1. SENTI-202 shows 50% overall response rate in R/R AML patients. 2. 42% achieve complete remission, with most responses being MRD negative. 3. FDA grants SENTI-202 RMAT designation, indicating potential accelerated development. 4. SENTI-202 exhibits a favorable safety profile with no serious adverse events. 5. Further studies may expand therapies to newly diagnosed AML and MDS.
FAQ
Why Very Bullish?
The strong efficacy data and FDA RMAT designation position SNTI for significant market interest. Historical data indicates similar approvals positively impacted biotech stocks significantly.
How important is it?
The breakthrough data could attract investors, enhance the company's valuation, and expand market adoption significantly.
Why Long Term?
As pivotal studies progress, increased investor confidence and potential product launch could drive sustained growth, similar to other biotech advancements.
Senti Bio Reports Promising Clinical Data for SENTI-202 in R/R AML Patients
On December 9, 2025, Senti Biosciences, Inc. (Nasdaq: SNTI) unveiled compelling findings from its ongoing Phase 1 trial of SENTI-202, a groundbreaking therapy aimed at treating relapsed or refractory Acute Myeloid Leukemia (R/R AML). During an oral presentation at the American Society of Hematology (ASH) Annual Meeting in Orlando, the company highlighted significant efficacy results, including a 50% overall response rate (ORR) and a favorable safety profile.
Key Highlights of SENTI-202 Data
- 50% ORR noted in a cohort of 12 patients receiving the Recommended Phase 2 Dose (RP2D).
- 42% of patients achieved Complete Remission (CR) or CR with Partial Hematologic Recovery (CRh).
- All complete remissions (CRs) and approximately 83% of responses were minimal residual disease (MRD) negative.
- The estimated median duration of composite Complete Remissions was 7.6 months.
Mechanism of Action and Safety Profile
SENTI-202 utilizes a unique OR/NOT Logic Gate mechanism, allowing for the targeted destruction of AML blasts and leukemic stem cells while preserving healthy hematopoietic stem and progenitor cells. The performance data further suggest:
- Significant AML blast reduction was observed, even in patients with high baseline levels.
- Responders demonstrated a greater than 10-fold decrease in AML leukemic stem cells.
Importantly, SENTI-202 exhibited a strong safety profile, with no dose-limiting toxicities reported, indicating its potential for outpatient administration.

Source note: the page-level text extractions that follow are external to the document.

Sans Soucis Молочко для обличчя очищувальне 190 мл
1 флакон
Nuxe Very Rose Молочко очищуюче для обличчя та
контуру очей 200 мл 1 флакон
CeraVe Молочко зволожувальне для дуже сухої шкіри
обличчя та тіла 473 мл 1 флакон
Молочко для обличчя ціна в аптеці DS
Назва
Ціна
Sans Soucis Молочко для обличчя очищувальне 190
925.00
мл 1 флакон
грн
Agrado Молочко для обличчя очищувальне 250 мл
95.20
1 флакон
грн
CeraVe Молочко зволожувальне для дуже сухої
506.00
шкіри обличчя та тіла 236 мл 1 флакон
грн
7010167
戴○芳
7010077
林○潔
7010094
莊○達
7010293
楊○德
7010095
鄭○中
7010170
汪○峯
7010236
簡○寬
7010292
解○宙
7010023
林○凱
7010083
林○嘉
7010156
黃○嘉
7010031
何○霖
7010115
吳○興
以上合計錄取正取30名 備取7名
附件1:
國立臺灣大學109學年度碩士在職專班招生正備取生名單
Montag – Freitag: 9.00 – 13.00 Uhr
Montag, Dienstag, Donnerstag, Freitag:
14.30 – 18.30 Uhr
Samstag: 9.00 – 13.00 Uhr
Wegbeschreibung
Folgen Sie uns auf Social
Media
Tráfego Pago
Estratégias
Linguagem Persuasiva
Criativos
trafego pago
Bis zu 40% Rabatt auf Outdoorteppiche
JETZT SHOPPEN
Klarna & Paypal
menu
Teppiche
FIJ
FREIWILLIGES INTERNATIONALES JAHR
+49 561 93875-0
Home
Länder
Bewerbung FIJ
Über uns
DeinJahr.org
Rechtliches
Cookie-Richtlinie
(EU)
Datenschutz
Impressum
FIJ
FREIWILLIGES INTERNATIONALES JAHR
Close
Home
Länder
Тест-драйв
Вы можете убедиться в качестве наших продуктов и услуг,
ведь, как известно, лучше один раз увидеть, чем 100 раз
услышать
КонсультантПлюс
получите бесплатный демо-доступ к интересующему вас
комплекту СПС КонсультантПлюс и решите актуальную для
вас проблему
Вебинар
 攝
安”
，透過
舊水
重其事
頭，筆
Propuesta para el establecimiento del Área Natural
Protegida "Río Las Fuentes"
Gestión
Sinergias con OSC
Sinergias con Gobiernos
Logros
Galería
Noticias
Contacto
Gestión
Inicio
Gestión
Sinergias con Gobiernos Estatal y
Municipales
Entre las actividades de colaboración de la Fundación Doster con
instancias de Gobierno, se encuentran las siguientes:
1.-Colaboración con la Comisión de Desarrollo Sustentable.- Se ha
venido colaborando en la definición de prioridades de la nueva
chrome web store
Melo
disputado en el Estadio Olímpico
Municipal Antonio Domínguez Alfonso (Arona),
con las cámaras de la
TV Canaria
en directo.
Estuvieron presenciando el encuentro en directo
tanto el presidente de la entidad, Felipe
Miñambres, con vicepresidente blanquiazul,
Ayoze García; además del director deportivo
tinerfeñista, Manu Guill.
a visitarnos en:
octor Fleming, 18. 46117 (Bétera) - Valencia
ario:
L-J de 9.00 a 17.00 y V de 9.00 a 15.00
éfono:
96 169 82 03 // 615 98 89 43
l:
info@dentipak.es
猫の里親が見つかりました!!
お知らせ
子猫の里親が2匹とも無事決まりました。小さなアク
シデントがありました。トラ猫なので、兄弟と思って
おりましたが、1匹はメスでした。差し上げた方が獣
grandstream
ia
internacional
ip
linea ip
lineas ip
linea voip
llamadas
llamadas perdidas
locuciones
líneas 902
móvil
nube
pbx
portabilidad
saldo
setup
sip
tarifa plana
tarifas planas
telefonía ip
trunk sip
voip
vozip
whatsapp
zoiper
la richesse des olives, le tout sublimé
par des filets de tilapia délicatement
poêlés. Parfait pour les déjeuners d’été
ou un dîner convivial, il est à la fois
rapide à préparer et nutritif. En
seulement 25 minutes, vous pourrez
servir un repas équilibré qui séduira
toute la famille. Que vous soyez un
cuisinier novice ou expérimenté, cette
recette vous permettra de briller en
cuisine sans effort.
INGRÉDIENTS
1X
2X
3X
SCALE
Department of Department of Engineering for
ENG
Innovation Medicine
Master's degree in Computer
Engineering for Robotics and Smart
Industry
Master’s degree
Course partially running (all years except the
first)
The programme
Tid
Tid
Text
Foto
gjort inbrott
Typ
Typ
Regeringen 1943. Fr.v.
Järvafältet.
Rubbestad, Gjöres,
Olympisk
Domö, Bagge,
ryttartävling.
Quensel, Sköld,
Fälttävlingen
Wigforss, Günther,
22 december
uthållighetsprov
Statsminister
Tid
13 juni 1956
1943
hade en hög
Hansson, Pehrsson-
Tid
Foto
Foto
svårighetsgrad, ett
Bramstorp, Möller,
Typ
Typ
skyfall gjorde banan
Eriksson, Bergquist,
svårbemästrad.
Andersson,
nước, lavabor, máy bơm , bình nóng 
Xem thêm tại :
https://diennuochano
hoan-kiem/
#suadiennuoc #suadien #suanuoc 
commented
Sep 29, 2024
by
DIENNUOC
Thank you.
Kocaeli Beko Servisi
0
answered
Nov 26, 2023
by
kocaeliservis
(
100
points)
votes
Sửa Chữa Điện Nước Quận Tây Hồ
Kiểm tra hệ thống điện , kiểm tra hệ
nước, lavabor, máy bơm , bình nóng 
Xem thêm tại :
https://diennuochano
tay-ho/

Participant Background and Treatment History
The study population primarily consisted of heavily pretreated patients, with 65% presenting with adverse risk genetics. Most patients had undergone a median of two prior therapies, and all had received chemotherapy, including cytarabine and anthracyclines.
Expert Insights
Dr. Nosha Farhadfar, a hematologist at the Sarah Cannon Transplant & Cellular Therapy Program, commented on the robust performance and safety profile of SENTI-202, stating, “SENTI-202 continues to demonstrate deep, durable responses... I’m looking forward to continuing to participate in this clinical evaluation.”
Moreover, Timothy Lu, MD, PhD, CEO of Senti Biosciences, underscored the innovative approach of their Logic Gated cell therapies, emphasizing the potential multi-billion dollar market for SENTI-202 given its applicability to a wide range of AML patients.
Regulatory Milestones
Concurrently, Senti Bio announced that SENTI-202 has been granted Regenerative Medicine Advanced Therapy (RMAT) designation by the FDA, a recognition that highlights its potential to address significant unmet medical needs. Additionally, it received Orphan Drug Designation in June 2025, further supporting its clinical development.
Next Steps and Investor Engagement
To elaborate on these findings, Senti Biosciences will host a virtual conference call and webcast at 8:00 a.m. EST today. Investors and interested parties can tune in for a deeper dive into the clinical outcomes from the SENTI-202 trial.